Abstract B39: Mechanisms of multidrug resistance in AMLs and selective targeting via small molecules

Abstract

Abstract Multidrug resistance (MDR) is a major hurdle in the treatment of cancer and there is a pressing need for new therapies. We have recently developed a small molecule, CXL017, with selective cytotoxicity towards MDR cancer cells. In this study, we offer new mechanistic insights about multidrug resistance in acute myeloid leukemias and present evidence for the selective therapeutic potential of CXL017 in the treatment of MDR AMLs. CXL017 significantly and selectively suppresses the growth of tumors derived from the MDR AML cells. In addition, drug resistant AML cells failed to develop stable resistance to CXL017 upon prolonged exposure. Remarkably, instead of acquiring cross-resistance, drug resistant AML cells exposed to CXL017 were re-sensitized to standard therapies (10 to 100-fold).

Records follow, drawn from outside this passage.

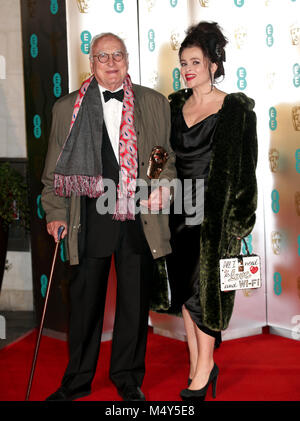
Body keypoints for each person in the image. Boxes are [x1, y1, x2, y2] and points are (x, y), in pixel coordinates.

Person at [41, 32, 175, 401]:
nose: (112, 62)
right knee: (84, 305)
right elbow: (53, 170)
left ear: (127, 59)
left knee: (134, 305)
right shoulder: (66, 108)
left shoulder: (153, 102)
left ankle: (128, 379)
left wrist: (164, 185)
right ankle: (76, 381)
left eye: (118, 55)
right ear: (91, 63)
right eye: (103, 56)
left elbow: (167, 159)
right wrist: (54, 212)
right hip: (88, 217)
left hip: (138, 220)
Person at [166, 21, 258, 401]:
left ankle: (204, 371)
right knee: (187, 295)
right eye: (183, 62)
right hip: (176, 213)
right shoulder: (173, 105)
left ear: (213, 65)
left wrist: (239, 223)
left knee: (206, 296)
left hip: (214, 217)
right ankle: (196, 363)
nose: (188, 69)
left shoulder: (236, 109)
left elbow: (246, 171)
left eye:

Through gene profiling, protein characterization, and genetic up/down-regulation, we have identified several key signaling processes both at the transcription, such as Topo IIβ, and post-transcription levels, such as Mcl-1, that contribute to the multidrug resistance. Some of these changes also contribute to the selective sensitivity of multidrug resistant AMLs to CXL017. These results overall demonstrate the possibility of developing small-molecule therapies selective against multidrug resistance in cancer therapy upon gaining the mechanistic insights of drug resistance.